Mangrove forests, made up of numerous tree species adapted to swampy, saline soils, provide a habitat for a wide range of fauna, serve as a natural water filter, and protect coastal areas from storm surges, hurricanes and erosion. As they grow, the trees absorb large volumes of carbon dioxide.
Their destruction in Yucatán is largely the result of urbanisation and the expansion of tourism, particularly the hotel industry. Other threats include pollutants from fertilisers, pesticides and wastewater that are washed into the mangroves by rivers and streams.
In this region “there are two fundamental elements” that need to be protected: the coastal barriers provided by coral reefs and mangrove forests, said Lorenzo Rosenzweig, executive director of the non-governmental Mexican Fund for Nature Conservation.
“The best way to protect the coasts is to protect the mangroves,” he told Tierramérica.
The Mexican NGO participated in the creation of the Mesoamerican Reef Fund, established in 2004 to protect the coral reefs off the coasts of Mexico, Belize, Guatemala and Honduras, and between 2009 and 2012 it designed adaptation programmes for four ecosystem areas in southeast Mexico, including the Caribbean coast.
The success of San Crisanto’s efforts has attracted national and international attention. In 2010, the United Nations Development Programme awarded the community its biennial Equator Prize, and the following year, it received a national prize for forest conservation.

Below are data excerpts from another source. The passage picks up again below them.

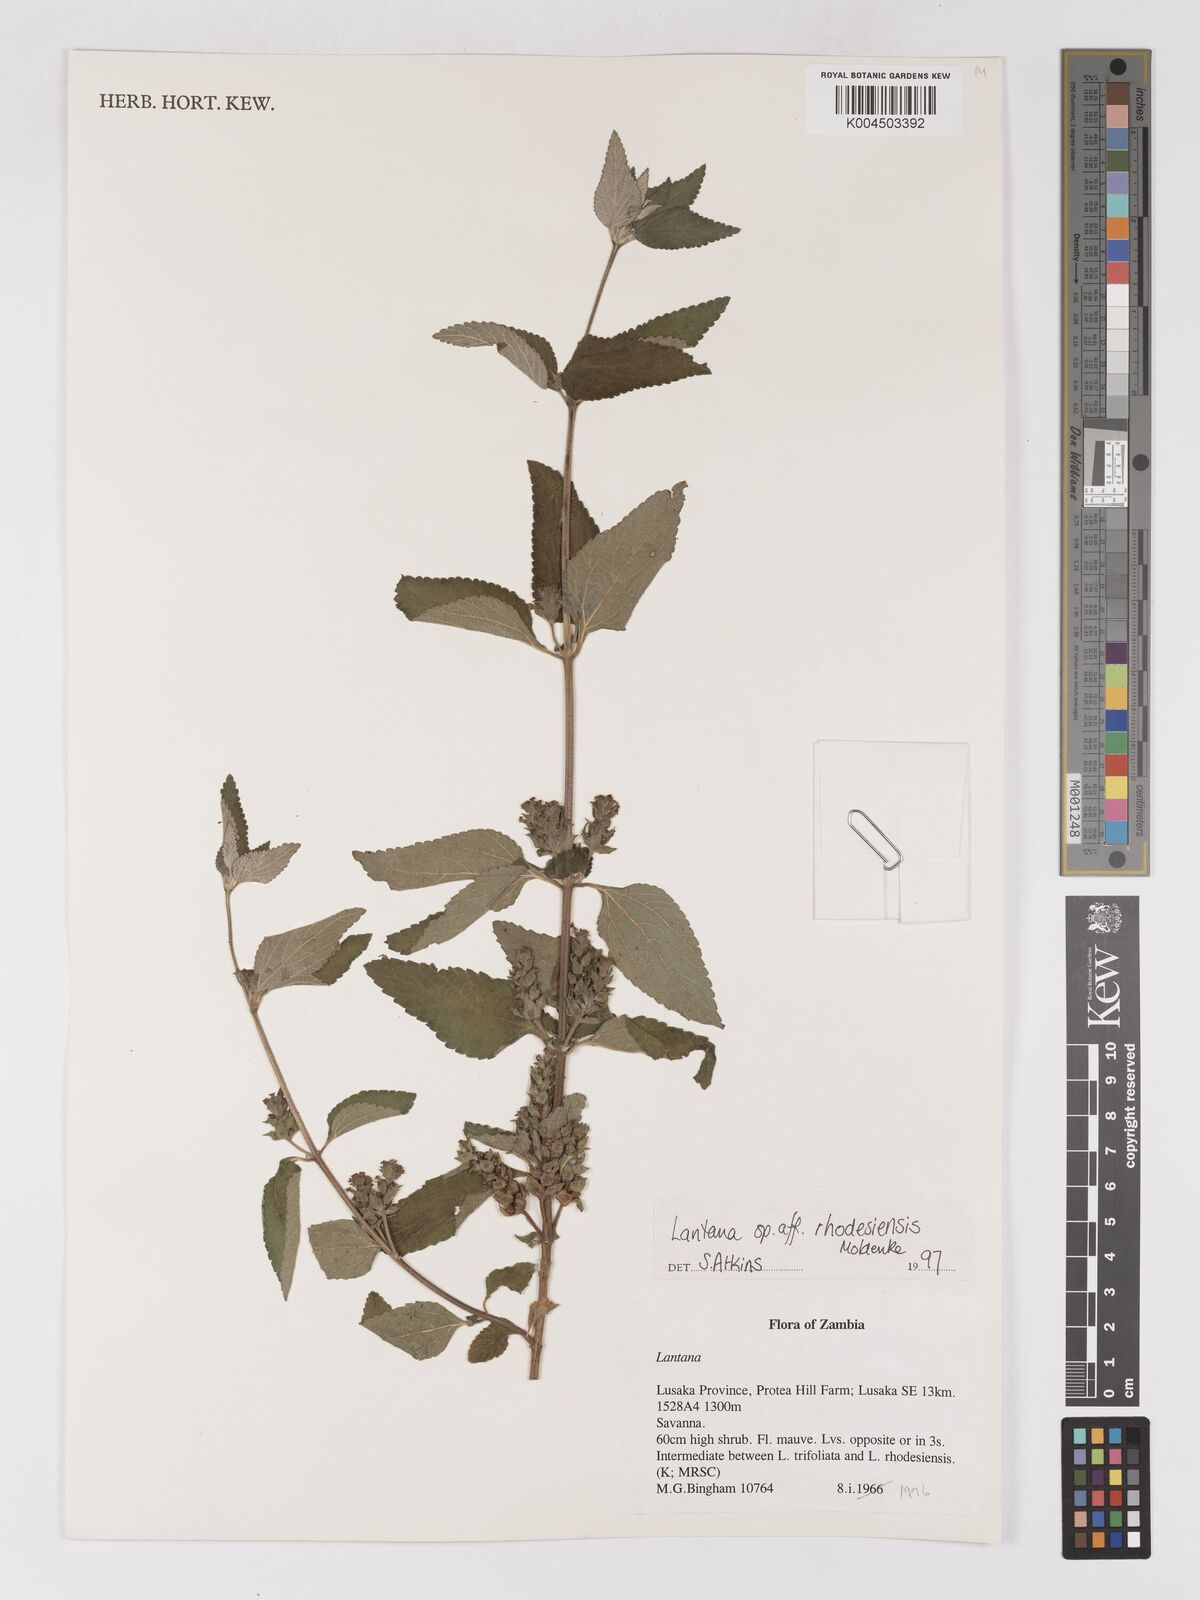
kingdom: Plantae
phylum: Tracheophyta
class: Magnoliopsida
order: Lamiales
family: Verbenaceae
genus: Lantana
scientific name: Lantana ukambensis
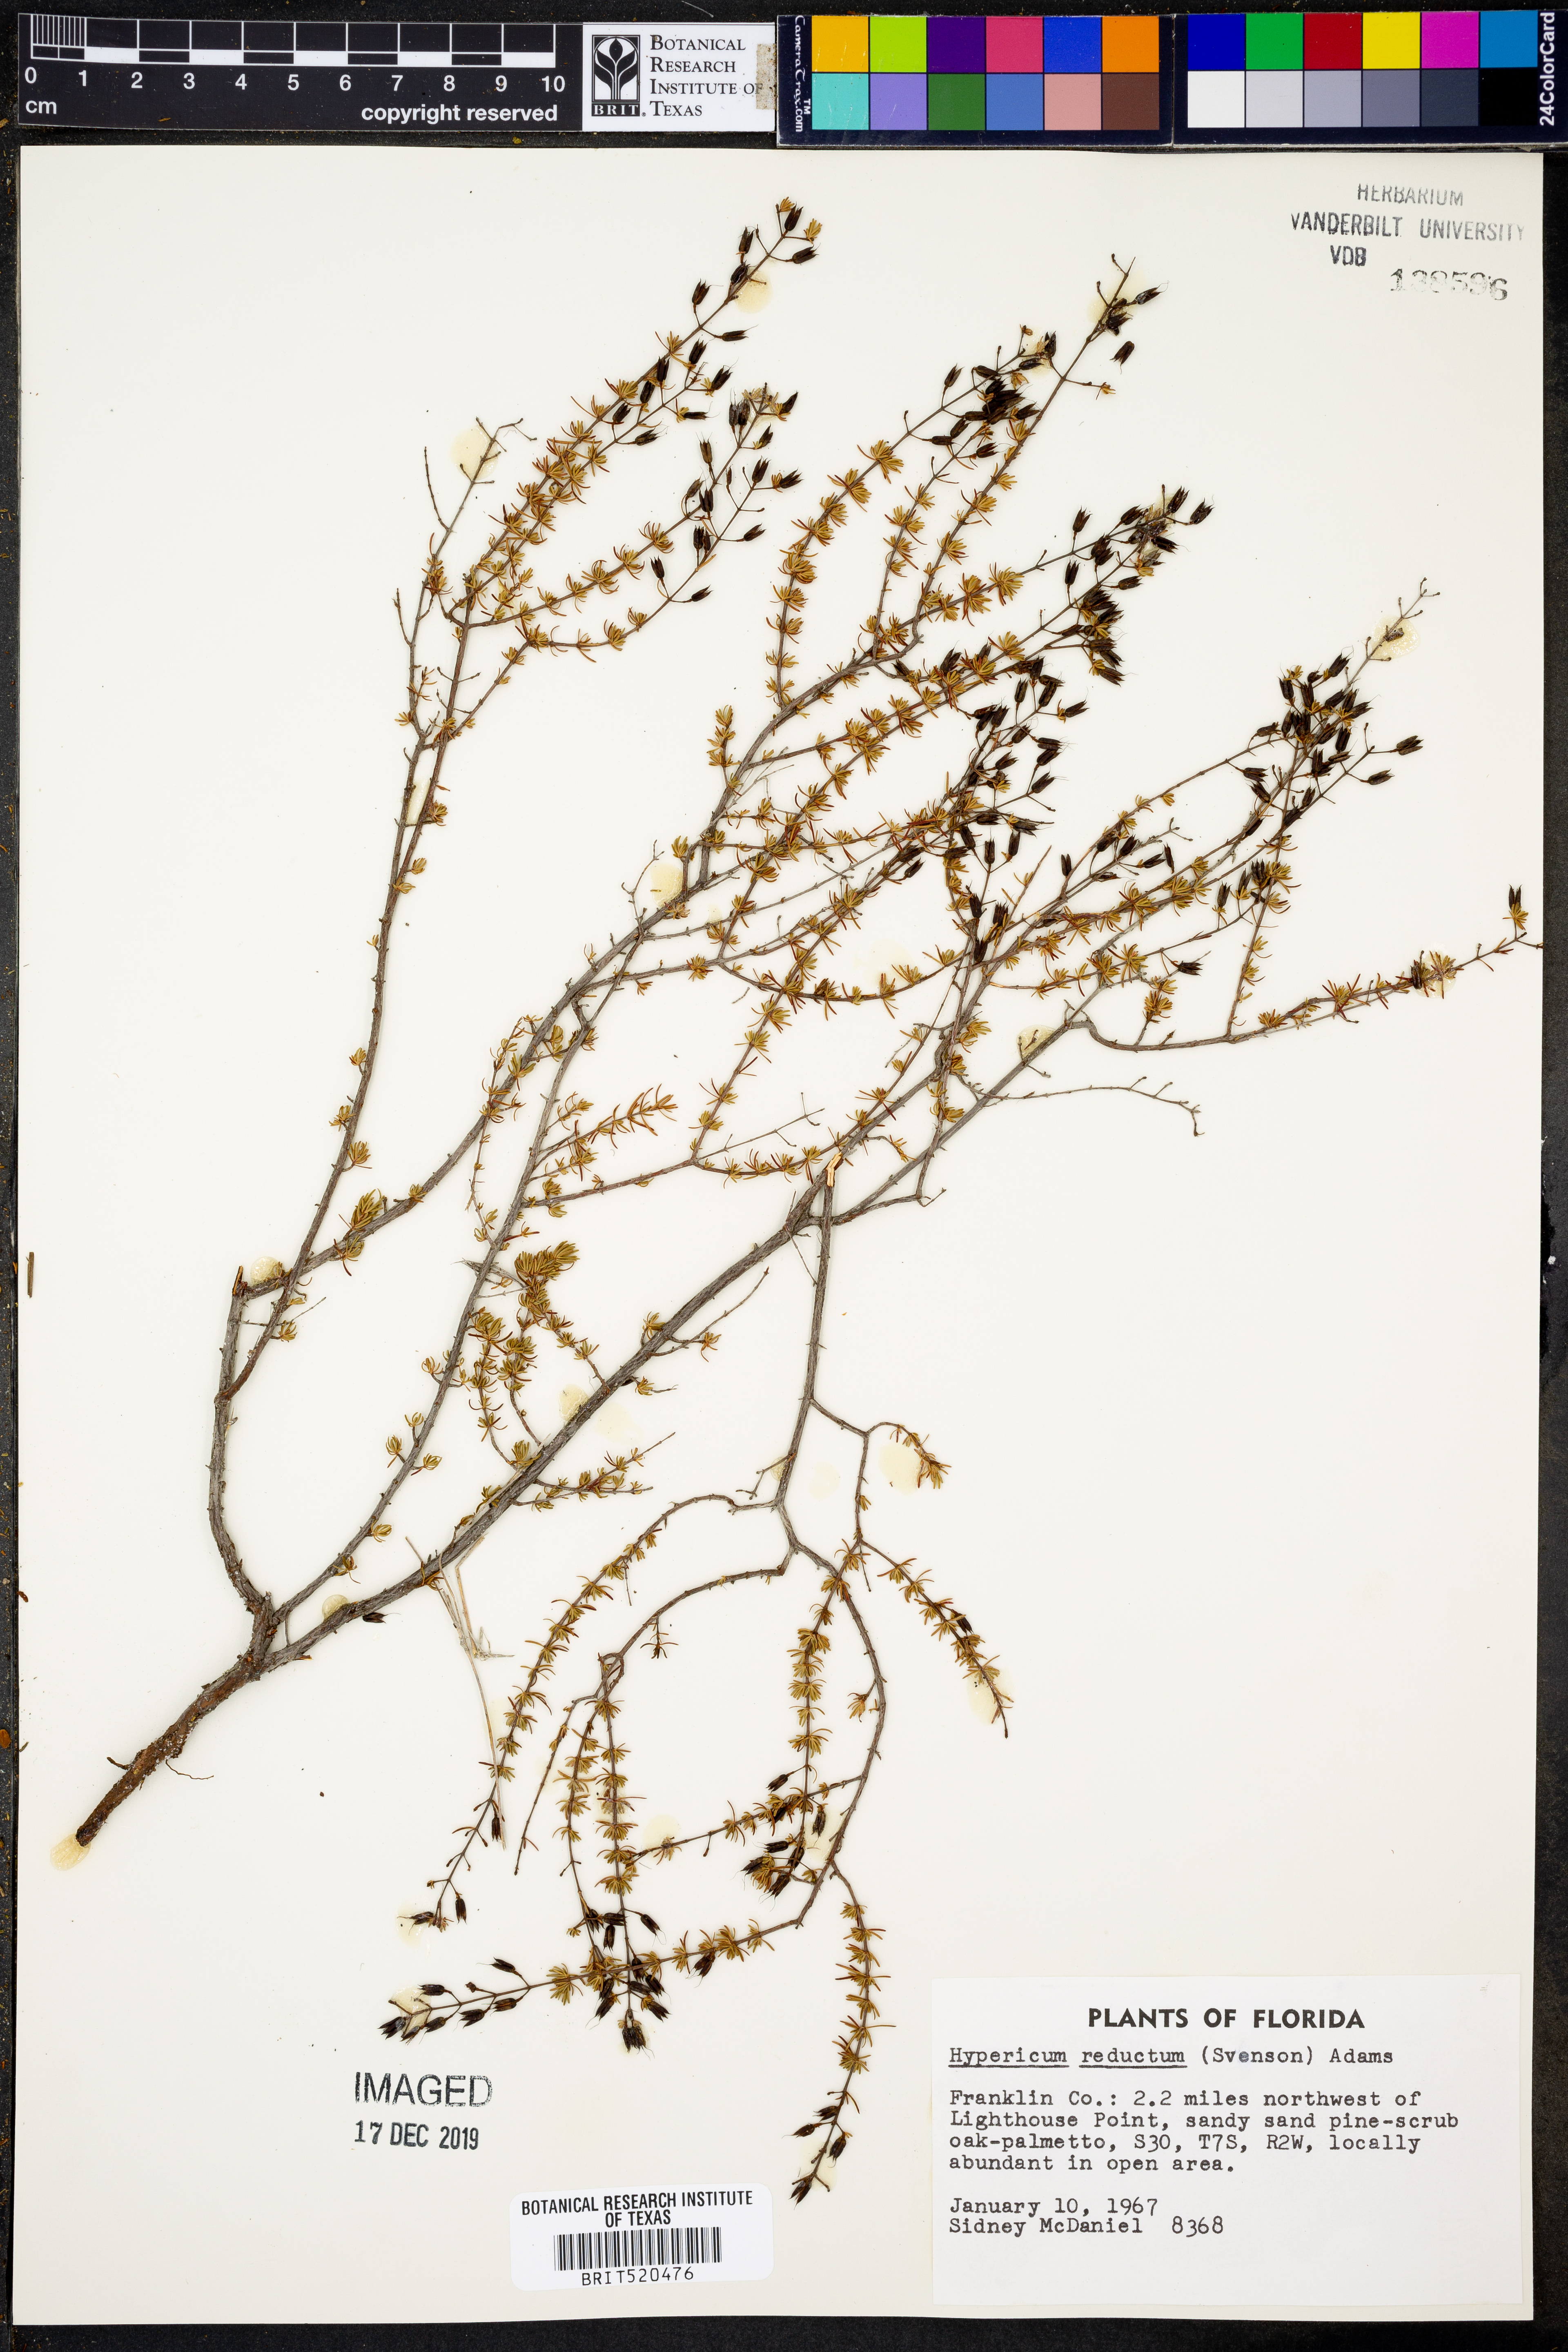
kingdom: Plantae
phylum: Tracheophyta
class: Magnoliopsida
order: Malpighiales
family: Hypericaceae
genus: Hypericum
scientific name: Hypericum tenuifolium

The community has also been the subject of a study, “Campesinos-pescadores de Yucatán: uso de la biodiversidad y apropiación de recursos naturales costeros” (Peasant farmers-fishers of Yucatán: Use of biodiversity and appropriation of coastal natural resources), published in 2010 by Luis Arias and Salvador Montiel of the Centre for Research and Advanced Studies at the National Polytechnic Institute.
The study identified 144 species used for livelihood purposes in San Crisanto and noted that ecotourism has become the leading economic activity, due to both the revenues it brings in and the “social recognition” that it earns the community.
The ejido’s strategic plan for 2009-2029 foresees an increase in this trend. “We see ourselves as a community that lives from tourism,” said Loria. “We need to diversify and improve our offerings, to reach a bigger market,” he added.
However, he warned, “if the mangrove disappears, it will be good-bye, San Crisanto.”